Required tasks:
[a] Answer these questions about the letter on the campfire memorial, one per line:
(i) Where did the writer see the memorials?
(ii) What subtitle appears on the lowest level of the markers?
(iii) Whom does the third beam honor?
[b] In the letter on the campfire memorial, replace "van" with "bus" and write out the passage that begins at the words "Dearest Rachel –" and ends after "a campfire site.".

Document extract:
====

Dearest Rachel –
It’s been several days since I’ve gotten home, but there are still some images from the YMCA of the Rockies that struck me that I haven’t shared with you yet. Throughout the park, I observed a number of memorials set up from and of people who contributed to the park. There was one in particular that happened to catch my eye from almost the moment I stepped out of the van, because rather than being a single stone or bench, it was a series of markers around a campfire site.
It starts out on the lowest level by commemorating the patriarchs of the family (Henry and Marie Dreffin, for the record), with the subtitle “The Journey Began.” The second beam presumably honors a subsequent generation (Bill and Deln Dreffin) with the legend “The Journey Continued.”
But then, the third beam honors only Deln, and introduces her (I assume it’s Bill’s wife, at any rate) with “The Journey Continued Alone.”

====

Stored rows:
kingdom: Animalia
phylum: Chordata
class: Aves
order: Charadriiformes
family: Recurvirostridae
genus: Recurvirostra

====

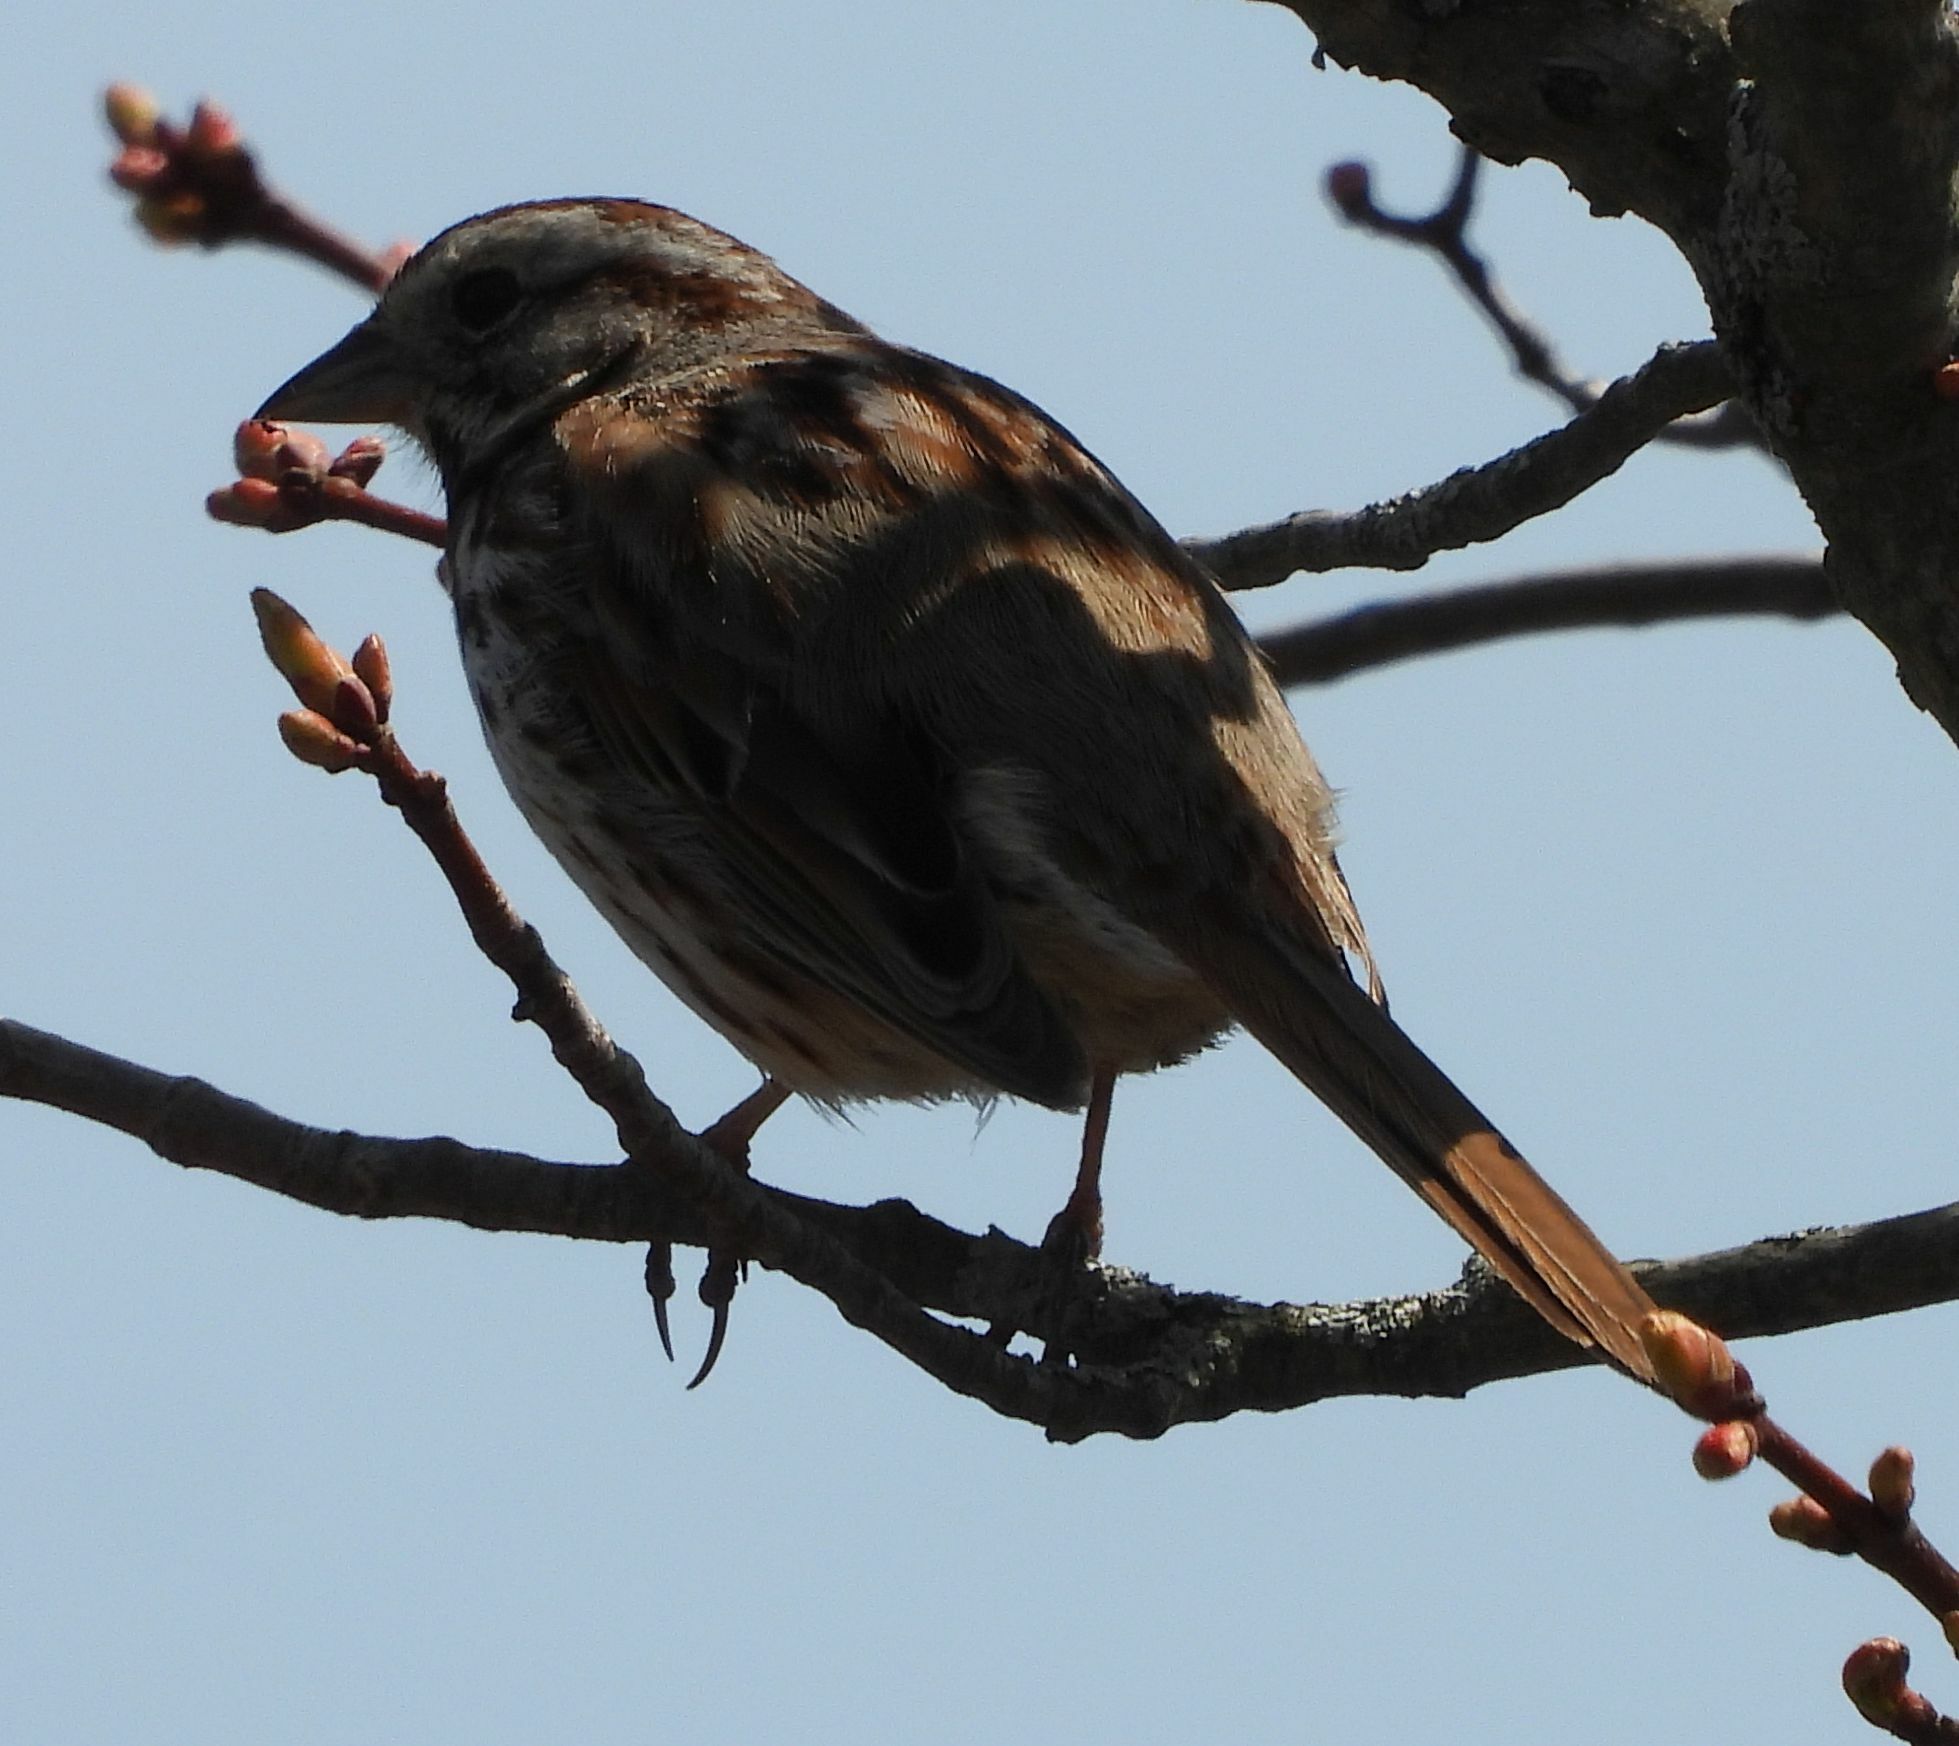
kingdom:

====

Full answers:
[a]
(i) At the YMCA of the Rockies.
(ii) "The Journey Began."
(iii) Deln Dreffin.

[b]
Dearest Rachel –
It’s been several days since I’ve gotten home, but there are still some images from the YMCA of the Rockies that struck me that I haven’t shared with you yet. Throughout the park, I observed a number of memorials set up from and of people who contributed to the park. There was one in particular that happened to catch my eye from almost the moment I stepped out of the bus, because rather than being a single stone or bench, it was a series of markers around a campfire site.